Skip to content

qanet_encoder

allennlp_models.rc.modules.seq2seq_encoders.qanet_encoder

[SOURCE]


QaNetEncoder#

@Seq2SeqEncoder.register("qanet_encoder", exist_ok=True)
class QaNetEncoder(Seq2SeqEncoder):
 | def __init__(
 |     self,
 |     input_dim: int,
 |     hidden_dim: int,
 |     attention_projection_dim: int,
 |     feedforward_hidden_dim: int,
 |     num_blocks: int,
 |     num_convs_per_block: int,
 |     conv_kernel_size: int,
 |     num_attention_heads: int,
 |     use_positional_encoding: bool = True,
 |     dropout_prob: float = 0.1,
 |     layer_dropout_undecayed_prob: float = 0.1,
 |     attention_dropout_prob: float = 0
 | ) -> None

Stack multiple QANetEncoderBlock into one sequence encoder.

Parameters

  • input_dim : int
    The input dimension of the encoder.
  • hidden_dim : int
    The hidden dimension used for convolution output channels, multi-head attention output and the final output of feedforward layer.
  • attention_projection_dim : int
    The dimension of the linear projections for the self-attention layers.
  • feedforward_hidden_dim : int
    The middle dimension of the FeedForward network. The input and output dimensions are fixed to ensure sizes match up for the self attention layers.
  • num_blocks : int
    The number of stacked encoder blocks.
  • num_convs_per_block : int
    The number of convolutions in each block.
  • conv_kernel_size : int
    The kernel size for convolution.
  • num_attention_heads : int
    The number of attention heads to use per layer.
  • use_positional_encoding : bool, optional (default = True)
    Whether to add sinusoidal frequencies to the input tensor. This is strongly recommended, as without this feature, the self attention layers have no idea of absolute or relative position (as they are just computing pairwise similarity between vectors of elements), which can be important features for many tasks.
  • dropout_prob : float, optional (default = 0.1)
    The dropout probability for the feedforward network.
  • layer_dropout_undecayed_prob : float, optional (default = 0.1)
    The initial dropout probability for layer dropout, and this might decay w.r.t the depth of the layer. For each mini-batch, the convolution/attention/ffn sublayer is stochastically dropped according to its layer dropout probability.
  • attention_dropout_prob : float, optional (default = 0.0)
    The dropout probability for the attention distributions in the attention layer.

get_input_dim#

class QaNetEncoder(Seq2SeqEncoder):
 | ...
 | @overrides
 | def get_input_dim(self) -> int

get_output_dim#

class QaNetEncoder(Seq2SeqEncoder):
 | ...
 | @overrides
 | def get_output_dim(self) -> int

is_bidirectional#

class QaNetEncoder(Seq2SeqEncoder):
 | ...
 | @overrides
 | def is_bidirectional(self) -> bool

forward#

class QaNetEncoder(Seq2SeqEncoder):
 | ...
 | @overrides
 | def forward(
 |     self,
 |     inputs: torch.Tensor,
 |     mask: torch.BoolTensor = None
 | ) -> torch.Tensor

QaNetEncoderBlock#

@Seq2SeqEncoder.register("qanet_encoder_block", exist_ok=True)
class QaNetEncoderBlock(Seq2SeqEncoder):
 | def __init__(
 |     self,
 |     input_dim: int,
 |     hidden_dim: int,
 |     attention_projection_dim: int,
 |     feedforward_hidden_dim: int,
 |     num_convs: int,
 |     conv_kernel_size: int,
 |     num_attention_heads: int,
 |     use_positional_encoding: bool = True,
 |     dropout_prob: float = 0.1,
 |     layer_dropout_undecayed_prob: float = 0.1,
 |     attention_dropout_prob: float = 0
 | ) -> None

Implements the encoder block described in QANet: Combining Local Convolution with Global Self-attention for Reading Comprehension.

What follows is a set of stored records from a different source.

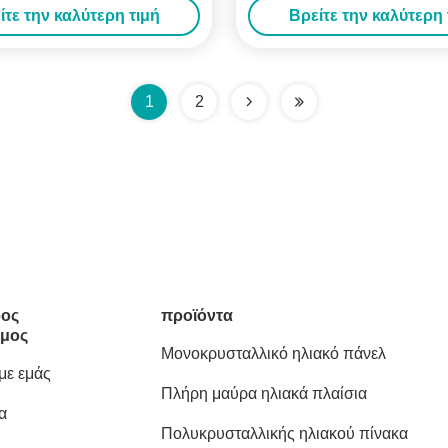
ίτε την καλύτερη τιμή
Βρείτε την καλύτερη 
1
2
ος
προϊόντα
μος
Μονοκρυσταλλικό ηλιακό πάνελ
 με εμάς
Πλήρη μαύρα ηλιακά πλαίσια
α
Πολυκρυσταλλικής ηλιακού πίνακα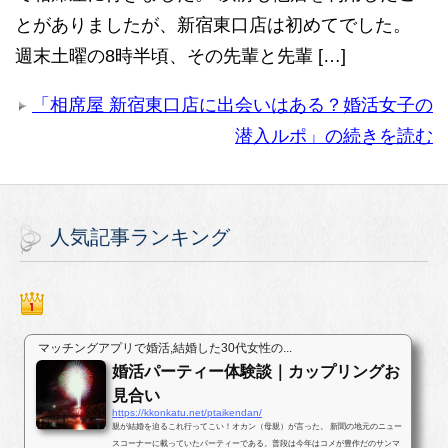
とがありましたが、新宿東口店は初めてでした。
週末土曜の8時半頃、その先輩と先輩 […]
「相席屋 新宿東口店に出会いはある？婚活女子の
潜入ルポ」の続きを読む
人気記事ランキング
マッチングアプリで婚活,結婚した30代女性の...
婚活パーティー体験談｜カップリングお
見合い
https://kkonkatu.net/ptaikendan/
親が結婚を迫るこれ行ってこい！オカン（母親）が言った。 新聞の地元のニュー
スコーナーに載っていたパーティーである。普段は今年はコメが豊作だのサンマ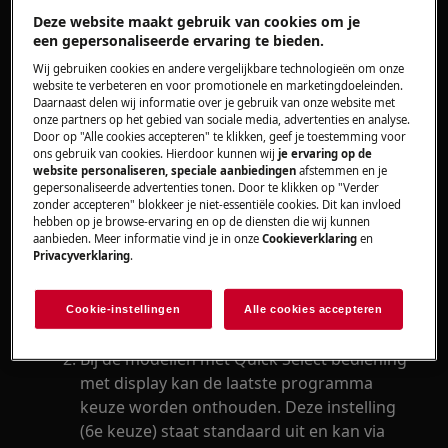
Deze website maakt gebruik van cookies om je
Vaatwasser
een gepersonaliseerde ervaring te bieden.
Wij gebruiken cookies en andere vergelijkbare technologieën om onze
Oplossing
website te verbeteren en voor promotionele en marketingdoeleinden.
Daarnaast delen wij informatie over je gebruik van onze website met
Het is normaal de instelling van de
onze partners op het gebied van sociale media, advertenties en analyse.
Door op "Alle cookies accepteren" te klikken, geef je toestemming voor
vaatwasser na elk programma opnieuw
ons gebruik van cookies. Hierdoor kunnen wij
je ervaring op de
moeten worden ingesteld. Sinds de
website personaliseren, speciale aanbiedingen
afstemmen en je
Europese regelgeving van het derde
gepersonaliseerde advertenties tonen. Door te klikken op "Verder
zonder accepteren" blokkeer je niet-essentiële cookies. Dit kan invloed
kwartaal van 2012, is het verplicht dat bij
hebben op je browse-ervaring en op de diensten die wij kunnen
het inschakelen van de vaatwasser
aanbieden. Meer informatie vind je in onze
Cookieverklaring
en
Privacyverklaring
.
automatisch op het ECO 50 programma
terecht komt. Alle instellingen, zoals
MultiTab, Xtra-Dry enz. worden bij einde
Cookie-instellingen
Alle cookies accepteren
van het programma weer uitgeschakeld.
Bij de modellen met Quick Select bediening
met display kan de laatste programma
keuze worden onthouden. Deze instelling
(6e keuze) staat standaard uit en kan via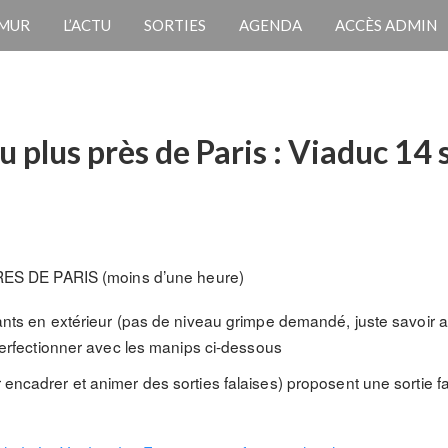
 MUR
L’ACTU
SORTIES
AGENDA
ACCÈS ADMIN
au plus près de Paris : Viaduc 1
S DE PARIS (moins d’une heure)
nts en extérieur (pas de niveau grimpe demandé, juste savoir a
perfectionner avec les manips ci-dessous
r encadrer et animer des sorties falaises) proposent une sortie f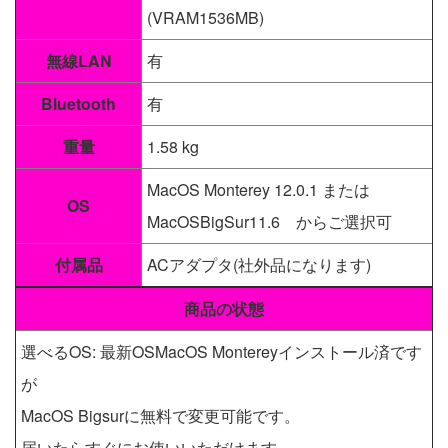
(VRAM1536MB)
無線LAN
有
Bluetooth
有
重量
1.58 kg
MacOS Monterey 12.0.1 または
OS
MacOSBigSur11.6 からご選択可
付属品
ACアダプタ(社外品になります)
商品の状態
選べるOS: 最新OSMacOS Montereyインストール済です
が
MacOS Bigsurに無料で変更可能です。
届いたらすぐにお使いいただけます。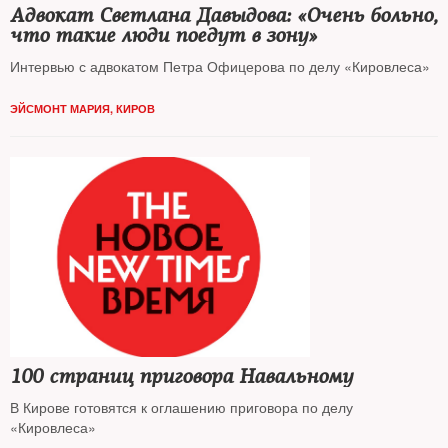
Адвокат Светлана Давыдова: «Очень больно,
что такие люди поедут в зону»
Интервью с адвокатом Петра Офицерова по делу «Кировлеса»
ЭЙСМОНТ МАРИЯ, КИРОВ
100 страниц приговора Навальному
В Кирове готовятся к оглашению приговора по делу
«Кировлеса»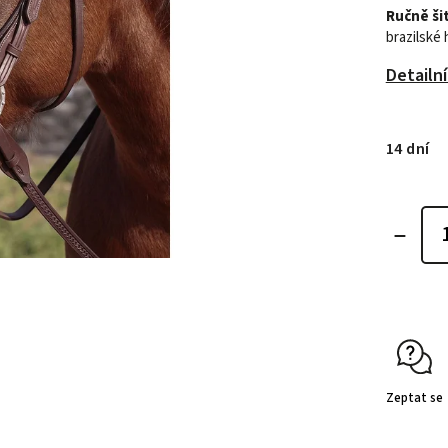
Ručně ši
brazilské
Detailn
14 dní
Zeptat se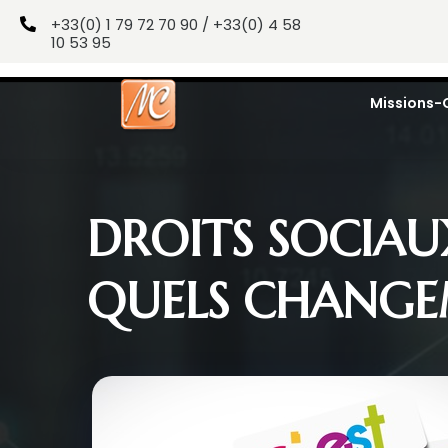
+33(0) 1 79 72 70 90 / +33(0) 4 58

10 53 95
Missions-
DROITS SOCIAU
QUELS CHANGE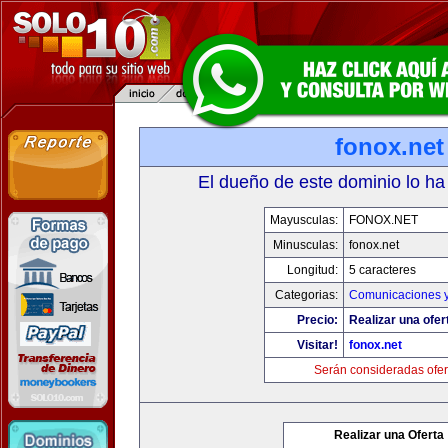
fonox.net
El dueño de este dominio lo ha
Mayusculas:
FONOX.NET
Minusculas:
fonox.net
Longitud:
5 caracteres
Categorias:
Comunicaciones y
Precio:
Realizar una ofer
Visitar!
fonox.net
Serán consideradas ofer
Realizar una Oferta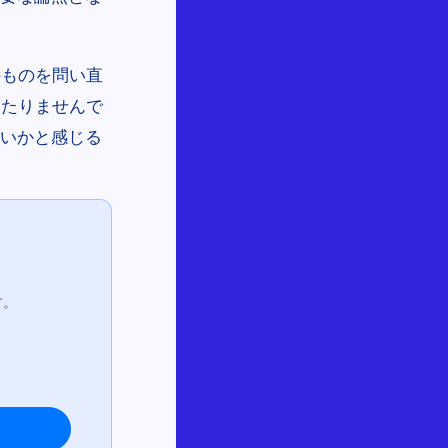
のものを問い直
当たりませんで
ないかと感じる
す。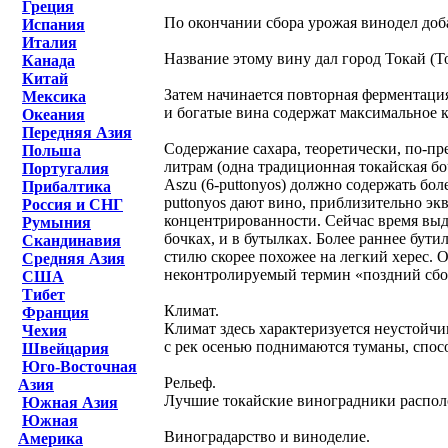
Греция
По окончании сбора урожая винодел доба
Испания
Италия
Название этому вину дал город Токай (Tok
Канада
Китай
Затем начинается повторная ферментация
Мексика
и богатые вина содержат максимальное к
Океания
Передняя Азия
Содержание сахара, теоретически, по-пр
Польша
литрам (одна традиционная токайская боч
Португалия
Aszu (6-puttonyos) должно содержать бол
Прибалтика
puttonyos дают вино, приблизительно экв
Россия и СНГ
концентрированности. Сейчас время выде
Румыния
бочках, и в бутылках. Более раннее бути
Скандинавия
стилю скорее похожее на легкий херес. О
Средняя Азия
неконтролируемый термин «поздний сбор»
США
Тибет
Климат.
Франция
Климат здесь характеризуется неустойчи
Чехия
с рек осенью поднимаются туманы, спос
Швейцария
Юго-Восточная
Рельеф.
Азия
Лучшие токайские виноградники располо
Южная Азия
Южная
Виноградарство и виноделие.
Америка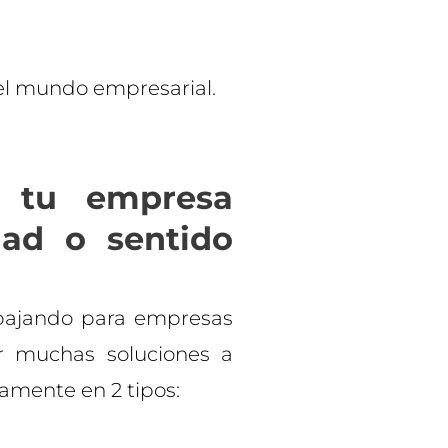
 el mundo empresarial.
a tu empresa
dad o sentido
abajando para empresas
er muchas soluciones a
amente en 2 tipos: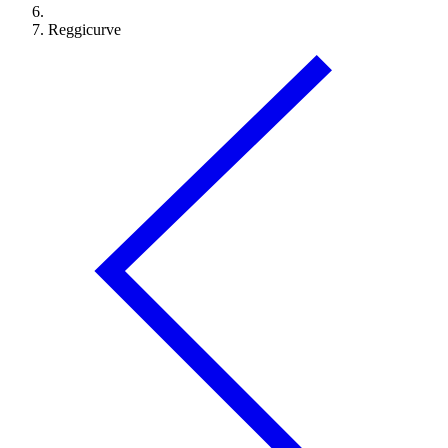
Reggicurve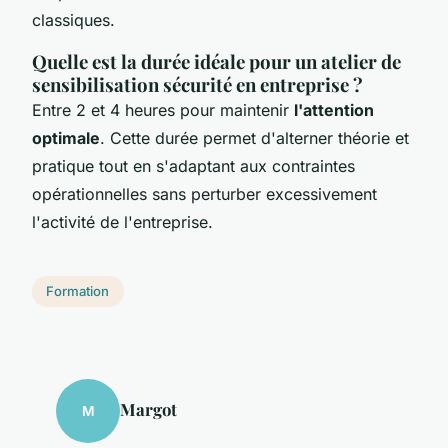
classiques.
Quelle est la durée idéale pour un atelier de
sensibilisation sécurité en entreprise ?
Entre 2 et 4 heures pour maintenir
l'attention
optimale
. Cette durée permet d'alterner théorie et
pratique tout en s'adaptant aux contraintes
opérationnelles sans perturber excessivement
l'activité de l'entreprise.
Formation
Margot
M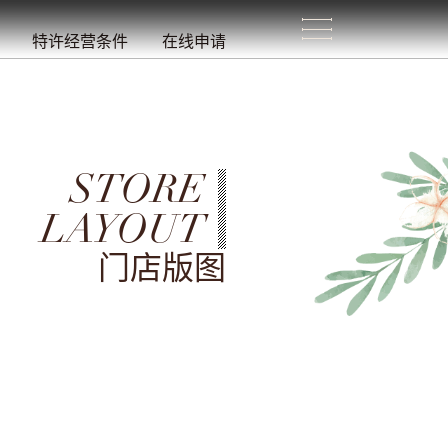
生
活
/
特许经营条件
在线申请
STORE
LAYOUT
门店版图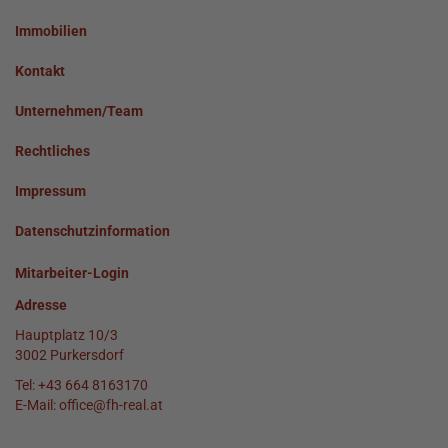
Immobilien
Kontakt
Unternehmen/Team
Rechtliches
Impressum
Datenschutzinformation
Mitarbeiter-Login
Adresse
Hauptplatz 10/3
3002 Purkersdorf
Tel:
+43 664 8163170
E-Mail:
office@fh-real.at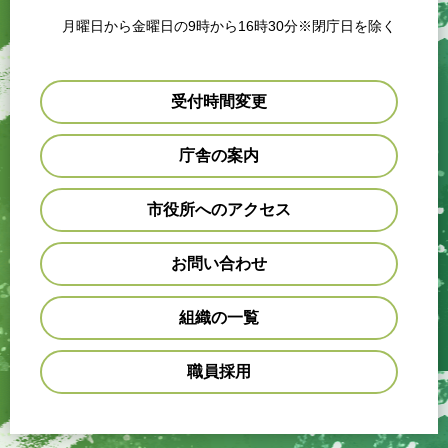
月曜日から金曜日の9時から16時30分※閉庁日を除く
受付時間変更
庁舎の案内
市役所へのアクセス
お問い合わせ
組織の一覧
職員採用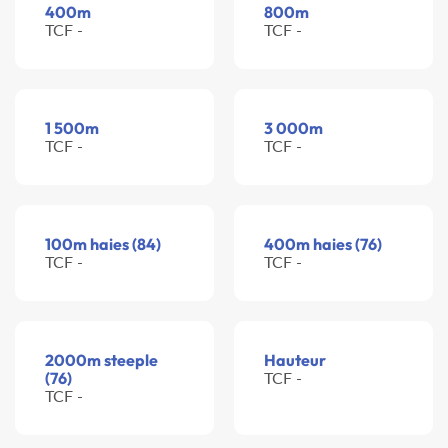
400m
800m
TCF -
TCF -
1 500m
3 000m
TCF -
TCF -
100m haies (84)
400m haies (76)
TCF -
TCF -
2000m steeple
Hauteur
(76)
TCF -
TCF -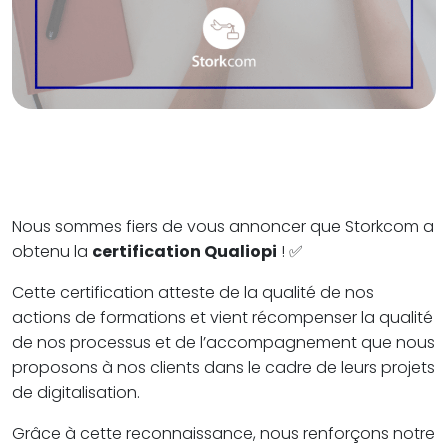
Nous sommes fiers de vous annoncer que Storkcom a
obtenu la
certification Qualiopi
! ✅
Cette certification atteste de la qualité de nos
actions de formations et vient récompenser la qualité
de nos processus et de l’accompagnement que nous
proposons à nos clients dans le cadre de leurs projets
de digitalisation.
Grâce à cette reconnaissance, nous renforçons notre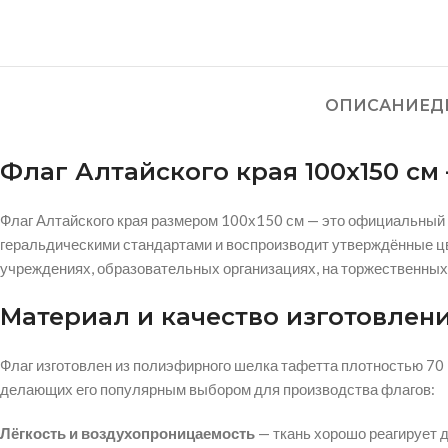
ОПИСАНИЕ
Д
Флаг Алтайского края 100х150 с
Флаг Алтайского края размером 100х150 см — это официальный 
геральдическими стандартами и воспроизводит утверждённые цв
учреждениях, образовательных организациях, на торжественных
Материал и качество изготовлен
Флаг изготовлен из полиэфирного шелка тафетта плотностью 70 
делающих его популярным выбором для производства флагов:
Лёгкость и воздухопроницаемость
— ткань хорошо реагирует д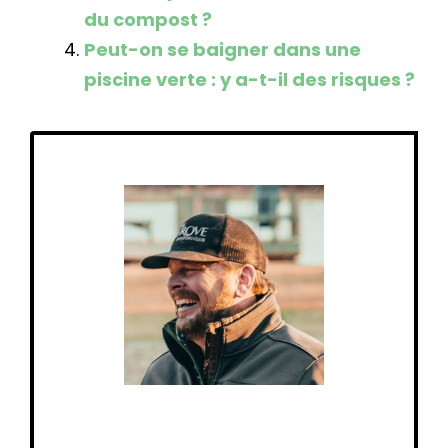
du compost ?
Peut-on se baigner dans une
piscine verte : y a-t-il des risques ?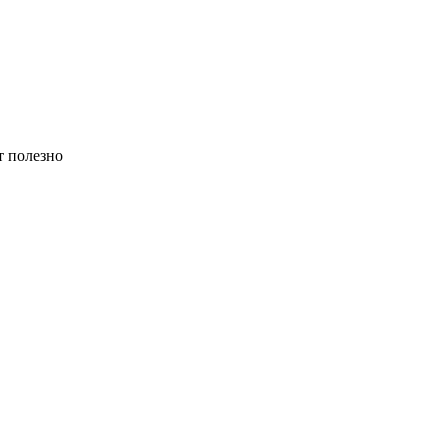
ет полезно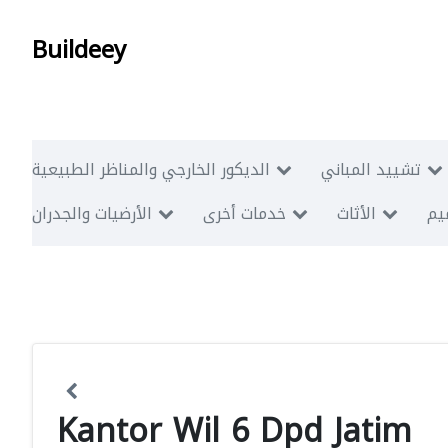
Buildeey
تشييد المباني
الديكور الخارجي والمناظر الطبيعية
ميم
الأثاث
خدمات أخرى
الأرضيات والجدران
Kantor Wil 6 Dpd Jatim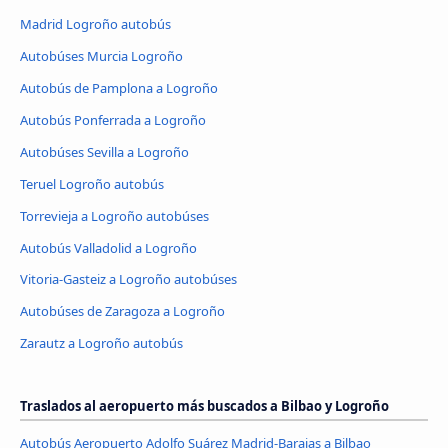
Madrid Logroño autobús
Autobúses Murcia Logroño
Autobús de Pamplona a Logroño
Autobús Ponferrada a Logroño
Autobúses Sevilla a Logroño
Teruel Logroño autobús
Torrevieja a Logroño autobúses
Autobús Valladolid a Logroño
Vitoria-Gasteiz a Logroño autobúses
Autobúses de Zaragoza a Logroño
Zarautz a Logroño autobús
Traslados al aeropuerto más buscados a Bilbao y Logroño
Autobús Aeropuerto Adolfo Suárez Madrid-Barajas a Bilbao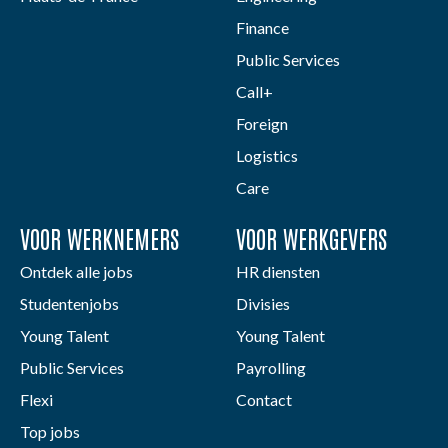
Finance
Public Services
Call+
Foreign
Logistics
Care
VOOR WERKNEMERS
VOOR WERKGEVERS
Ontdek alle jobs
HR diensten
Studentenjobs
Divisies
Young Talent
Young Talent
Public Services
Payrolling
Flexi
Contact
Top jobs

One encoder block mainly contains 4 parts:

1. Add position embedding.
2. Several depthwise seperable convolutions.
3. Multi-headed self attention, which uses 2 learnt linear projections
   to perform a dot-product similarity between every pair of elements
   scaled by the square root of the sequence length.
4. A two-layer FeedForward network.

Parameters

  • input_dim : int
    The input dimension of the encoder.
  • hidden_dim : int
    The hidden dimension used for convolution output channels, multi-head attention output and the final output of feedforward layer.
  • attention_projection_dim : int
    The dimension of the linear projections for the self-attention layers.
  • feedforward_hidden_dim : int
    The middle dimension of the FeedForward network. The input and output dimensions are fixed to ensure sizes match up for the self attention layers.
  • num_convs : int
    The number of convolutions in each block.
  • conv_kernel_size : int
    The kernel size for convolution.
  • num_attention_heads : int
    The number of attention heads to use per layer.
  • use_positional_encoding : bool, optional (default = True)
    Whether to add sinusoidal frequencies to the input tensor. This is strongly recommended, as without this feature, the self attention layers have no idea of absolute or relative position (as they are just computing pairwise similarity between vectors of elements), which can be important features for many tasks.
  • dropout_prob : float, optional (default = 0.1)
    The dropout probability for the feedforward network.
  • layer_dropout_undecayed_prob : float, optional (default = 0.1)
    The initial dropout probability for layer dropout, and this might decay w.r.t the depth of the layer. For each mini-batch, the convolution/attention/ffn sublayer is randomly dropped according to its layer dropout probability.
  • attention_dropout_prob : float, optional (default = 0.0)
    The dropout probability for the attention distributions in the attention layer.

get_input_dim#

class QaNetEncoderBlock(Seq2SeqEncoder):
 | ...
 | @overrides
 | def get_input_dim(self) -> int

get_output_dim#

class QaNetEncoderBlock(Seq2SeqEncoder):
 | ...
 | @overrides
 | def get_output_dim(self) -> int

is_bidirectional#

class QaNetEncoderBlock(Seq2SeqEncoder):
 | ...
 | @overrides
 | def is_bidirectional(self)

forward#

class QaNetEncoderBlock(Seq2SeqEncoder):
 | ...
 | @overrides
 | def forward(
 |     self,
 |     inputs: torch.Tensor,
 |     mask: torch.BoolTensor = None
 | ) -> torch.Tensor